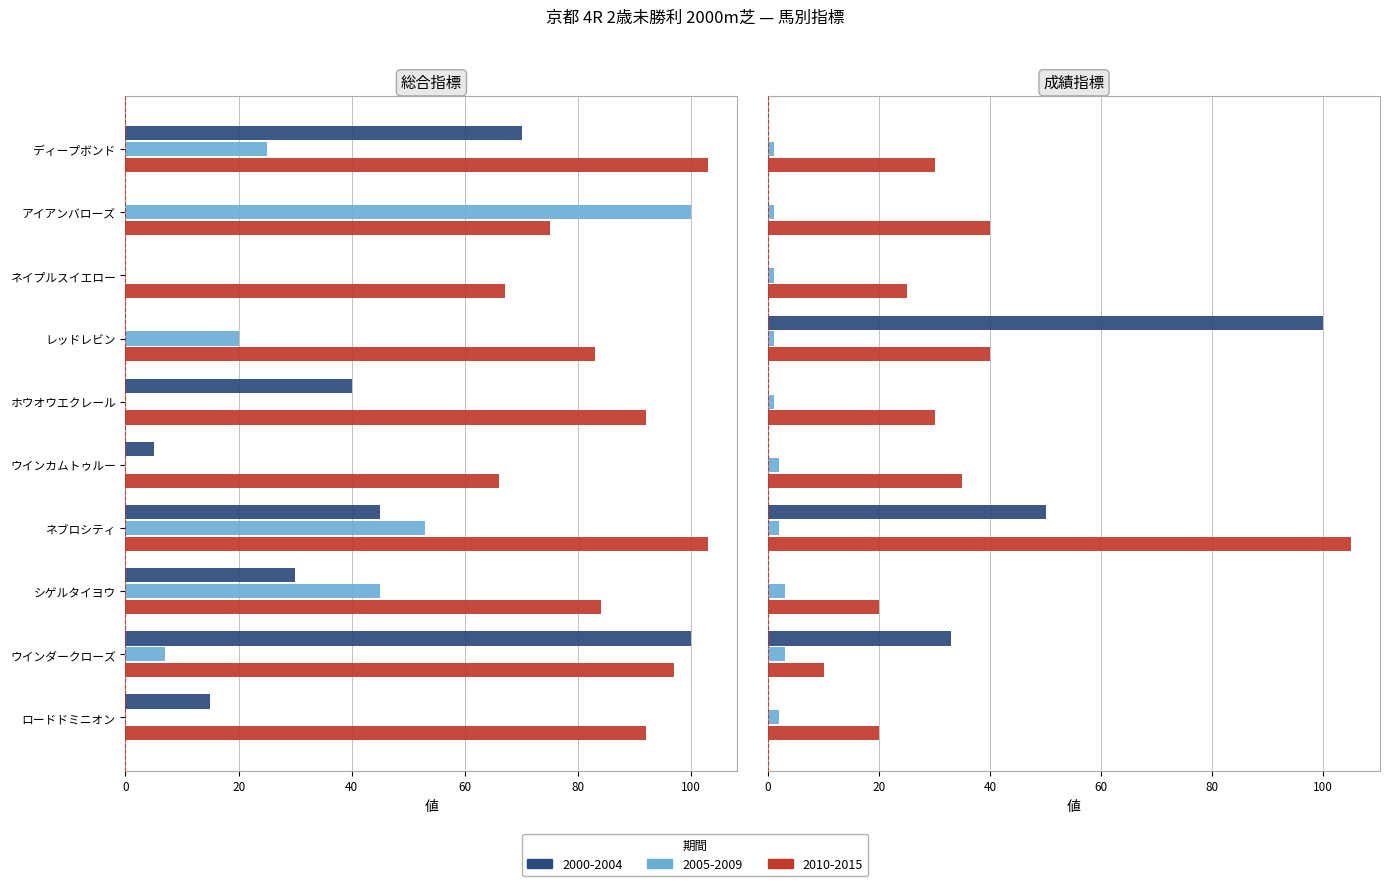

Reading left to right, extract all data points from this chart.

SP値: 70	0	0	0	40	5	45	30	100	15
AG値: 25	100	0	20	0	0	53	45	7	0
SA値: 103	75	67	83	92	66	103	84	97	92
馬連率: 0	0	0	100	0	0	50	0	33	0
戦数: 1	1	1	1	1	2	2	3	3	2
KI値: 30	40	25	40	30	35	105	20	10	20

> **Instructions for the task**:
Retype every line of the records above exactly, and leave the pictures out.

> **Task output**:
Reading left to right, extract all data points from this chart.

SP値: 70	0	0	0	40	5	45	30	100	15
AG値: 25	100	0	20	0	0	53	45	7	0
SA値: 103	75	67	83	92	66	103	84	97	92
馬連率: 0	0	0	100	0	0	50	0	33	0
戦数: 1	1	1	1	1	2	2	3	3	2
KI値: 30	40	25	40	30	35	105	20	10	20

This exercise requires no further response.